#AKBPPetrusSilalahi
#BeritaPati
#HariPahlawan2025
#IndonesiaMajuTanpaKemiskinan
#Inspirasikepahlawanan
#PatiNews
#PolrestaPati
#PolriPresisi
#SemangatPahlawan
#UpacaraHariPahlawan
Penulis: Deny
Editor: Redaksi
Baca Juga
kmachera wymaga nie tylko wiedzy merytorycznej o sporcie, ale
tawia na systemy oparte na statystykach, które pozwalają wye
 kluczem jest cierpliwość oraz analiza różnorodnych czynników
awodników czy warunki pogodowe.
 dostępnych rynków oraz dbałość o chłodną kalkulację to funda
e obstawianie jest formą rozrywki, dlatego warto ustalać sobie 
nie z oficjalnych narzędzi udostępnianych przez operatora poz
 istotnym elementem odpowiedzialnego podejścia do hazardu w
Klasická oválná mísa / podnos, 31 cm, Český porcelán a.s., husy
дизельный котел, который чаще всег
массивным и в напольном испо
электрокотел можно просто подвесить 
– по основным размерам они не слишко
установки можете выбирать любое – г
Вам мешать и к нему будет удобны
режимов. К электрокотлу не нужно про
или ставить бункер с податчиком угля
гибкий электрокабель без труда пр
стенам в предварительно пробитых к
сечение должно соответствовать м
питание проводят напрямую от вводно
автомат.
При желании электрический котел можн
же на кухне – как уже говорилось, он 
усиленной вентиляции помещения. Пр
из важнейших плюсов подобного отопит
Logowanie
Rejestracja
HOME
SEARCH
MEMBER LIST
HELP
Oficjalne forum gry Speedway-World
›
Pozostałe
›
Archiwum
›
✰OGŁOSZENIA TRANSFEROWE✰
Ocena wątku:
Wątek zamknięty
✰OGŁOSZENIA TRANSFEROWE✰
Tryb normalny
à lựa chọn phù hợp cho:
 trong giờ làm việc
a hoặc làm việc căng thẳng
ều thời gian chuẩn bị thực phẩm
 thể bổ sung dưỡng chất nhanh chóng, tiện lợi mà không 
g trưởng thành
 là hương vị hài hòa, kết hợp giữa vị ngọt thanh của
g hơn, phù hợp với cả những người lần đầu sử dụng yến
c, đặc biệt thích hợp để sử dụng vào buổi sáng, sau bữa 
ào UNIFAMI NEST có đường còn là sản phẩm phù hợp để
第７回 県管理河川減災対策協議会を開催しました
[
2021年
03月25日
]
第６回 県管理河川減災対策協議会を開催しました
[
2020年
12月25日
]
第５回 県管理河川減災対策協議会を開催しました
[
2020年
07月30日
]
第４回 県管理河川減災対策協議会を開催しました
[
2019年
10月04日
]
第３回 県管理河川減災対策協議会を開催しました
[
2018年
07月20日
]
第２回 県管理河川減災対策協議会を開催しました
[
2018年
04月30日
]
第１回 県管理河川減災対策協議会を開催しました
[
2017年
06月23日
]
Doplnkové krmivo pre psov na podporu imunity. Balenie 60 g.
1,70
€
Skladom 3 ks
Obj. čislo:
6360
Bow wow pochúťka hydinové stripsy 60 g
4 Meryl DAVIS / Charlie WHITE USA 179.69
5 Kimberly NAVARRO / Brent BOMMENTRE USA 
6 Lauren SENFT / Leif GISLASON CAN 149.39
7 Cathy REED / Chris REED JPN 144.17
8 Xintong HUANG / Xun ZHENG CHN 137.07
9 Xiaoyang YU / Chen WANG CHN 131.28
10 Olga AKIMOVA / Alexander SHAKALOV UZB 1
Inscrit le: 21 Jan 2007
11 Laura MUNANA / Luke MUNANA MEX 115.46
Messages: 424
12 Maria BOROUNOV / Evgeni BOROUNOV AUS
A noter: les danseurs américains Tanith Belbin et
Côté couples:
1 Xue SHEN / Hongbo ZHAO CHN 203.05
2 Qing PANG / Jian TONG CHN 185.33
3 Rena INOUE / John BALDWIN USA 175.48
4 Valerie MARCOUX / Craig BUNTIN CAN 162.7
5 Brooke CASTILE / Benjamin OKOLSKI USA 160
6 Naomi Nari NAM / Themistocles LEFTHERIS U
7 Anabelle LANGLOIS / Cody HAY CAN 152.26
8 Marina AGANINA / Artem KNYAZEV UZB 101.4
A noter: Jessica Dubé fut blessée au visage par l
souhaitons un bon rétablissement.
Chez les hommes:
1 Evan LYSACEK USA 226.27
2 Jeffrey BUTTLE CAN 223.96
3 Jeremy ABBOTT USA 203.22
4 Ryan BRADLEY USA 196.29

Problem to work on: In the records above, find each line with the word "県管理河川減災対策協議会を開催しました" and copy it out.

Answer to this task:
第７回 県管理河川減災対策協議会を開催しました
第６回 県管理河川減災対策協議会を開催しました
第５回 県管理河川減災対策協議会を開催しました
第４回 県管理河川減災対策協議会を開催しました
第３回 県管理河川減災対策協議会を開催しました
第２回 県管理河川減災対策協議会を開催しました
第１回 県管理河川減災対策協議会を開催しました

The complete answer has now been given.